I had the opportunity to speak at the Apache: Big Data Europe 2015 conference this year and had a wonderful time.

The talks were pretty good overall. Talks had more content and less hype and marketing than other conferences in the Big Data space that I’ve been to. Talks were generally by users or developers and generally aimed at other developers, which I liked a lot. I got to know a larger percentage of the people there and it felt more relaxed. I definitely prefer that Apache Big Data was smaller and lower-key than larger conferences such as Spark Summit or Strata.

Pivotal, Hortonworks, Cloudera, IBM, NASA’s JPL, and GridGain were heavily represented, with multiple talks from each company. I’m really impressed by Pivotal, in particular, in their efforts to embrace open source and release projects such as Apache Geode and Apache HAWQ. I’m looking forward to playing around with Greenplum when it’s open sourced. I had a great time talking with their developers about Geode and listening to their talks.

Apache Ignite and Apache Geode had noticeably different emphases on functionality and their roles in Big Data stacks. My impression was that Ignite is working to establish itself both as a complement to as well as a replacement for Hadoop, Spark, etc. The Ignite developers presented on features such as its in-memory file system, caching functionality for secondary file systems, and support for SQL queries. The broad approach that Ignite is taking turns me off a bit – it makes it hard for me to evaluate where Ignite truly excels for demanding production workloads versus where it is only able to provide basic capabilities that only look good on paper.

Apache Geode described itself more narrowly, focusing on its role as an in-memory, transactional, distributed key-value store-type database. Developers and presenters generally emphasized the usage of Geode as part of a stack also including HDFS and some sort of data processing engine. The Geode talks were relatively down-to-earth and realistic, with rather sophisticated demos. The Geode approach resonated with me more.

Netflix and JPL gave great talks on scaling Apache Spark. Netflix presented on snags their teams ran into and their resulting patches back to the Spark project. JPL’s talk concerned scaling the throughput on Spark streaming using techniques such as operating on raw byte arrays and customized networking code. Although JPL’s final implementation would be unsteady in production due to much higher ingestion than output, their optimization tips and findings are useful.

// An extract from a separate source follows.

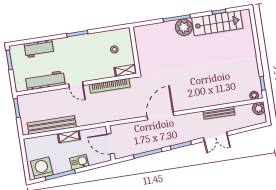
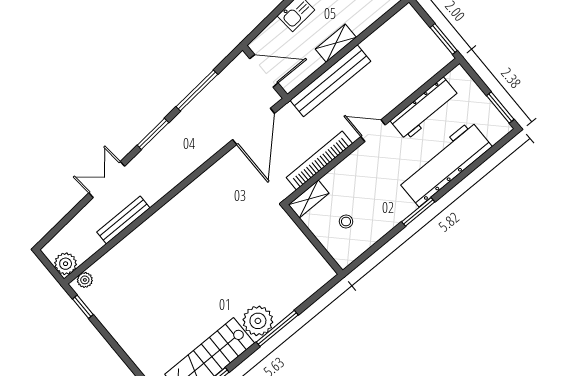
workbench: (39, 49) -> (445, 164), width x1.88, depth x1.32
door: (161, 116) -> (254, 126), moved
bench: (52, 125) -> (330, 81), moved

Due to the overlap between Apache Big Data and ApacheCon: Core, I also meet a few Apache community members outside of Big Data. I learned a few neat things about CouchBase from Benjamin Young, had the opportunity to reminisce about Sydney with Justin Mclean, and discussed the role of Spark in a neat neuroscience project with Christoph Wille. I also enjoyed meeting a couple fellow Red Hatters.

Synthetic Data Talk

My talk on synthetic data went very well. I covered three use cases for synthetic data. My first use case pertained to an internal system at Red Hat operates on sensitive data. Using synthetic data enabled us to do development and automated testing without exposing the real data to risk and to build smaller data sets for which calculations could be verified by hand. My second and third use cases covered BigPetStore Spark and k8petstore and their role in smoke testing infrastructure deployments. I ended the talk by reviewing the Bigtop Data Generators effort. You can download my slides here.

I had a few people engage with me after the talk, and their feedback and questions are going to be helpful in defining the road map for the Bigtop Data Generators. Requests and ideas that came out of the conversations included:

Interest in building similar testing tools based on synthetic data. Folks want to generate synthetic data, test for correctness of data processing, and load test their systems.
Generalizing BigPetStore to any type of store – allow users to create JSON files for generating products
Tools for training models on real data and using the models to generating synthetic data with similar structure and properties
Further steps to help users build their own models. Breaking the data generators into libraries is a great first step for this. I’m still faced with challenges such as large code bases that are hard to maintain, significant amounts of boilerplate, and the models implementations being hidden deep in the code. I intend to investigate DSLs and probabilistic programming languages that could help on these fronts.

Apache Bigtop

One of most exciting aspects of the conference was a chance to meet a number of my fellow Apache Bigtop members in-person. Six active committers and PMC members were able to attend. We had five talks related to Bigtop in addition to mine:

Production secure, high-availability with Puppet by Olaf Flebbe
Bigtop docker containers and their usage in our continuous integration system by Evans Ye
The history and road map for Bigtop by Nate D’Amico
A tutorial on using Bigtop for building Big Data distributions by Nate D’Amico
Open-source in-memory platforms in Bigtop by Cos Boudnik

The in-person meetings were very beneficial to Bigtop. We had a number of impromptu hacking sessions, which gave me a chance to learn more about the larger Bigtop project and its infrastructure. We had opportunities to discuss issues such as migrating our CI nodes. And we were able to bounce ideas off each other for workshops and future efforts such as tools for deploying Bigtop on OpenStack.

I’m very much looking forward to attending future Apache: Big Data conferences in both North America and Europe.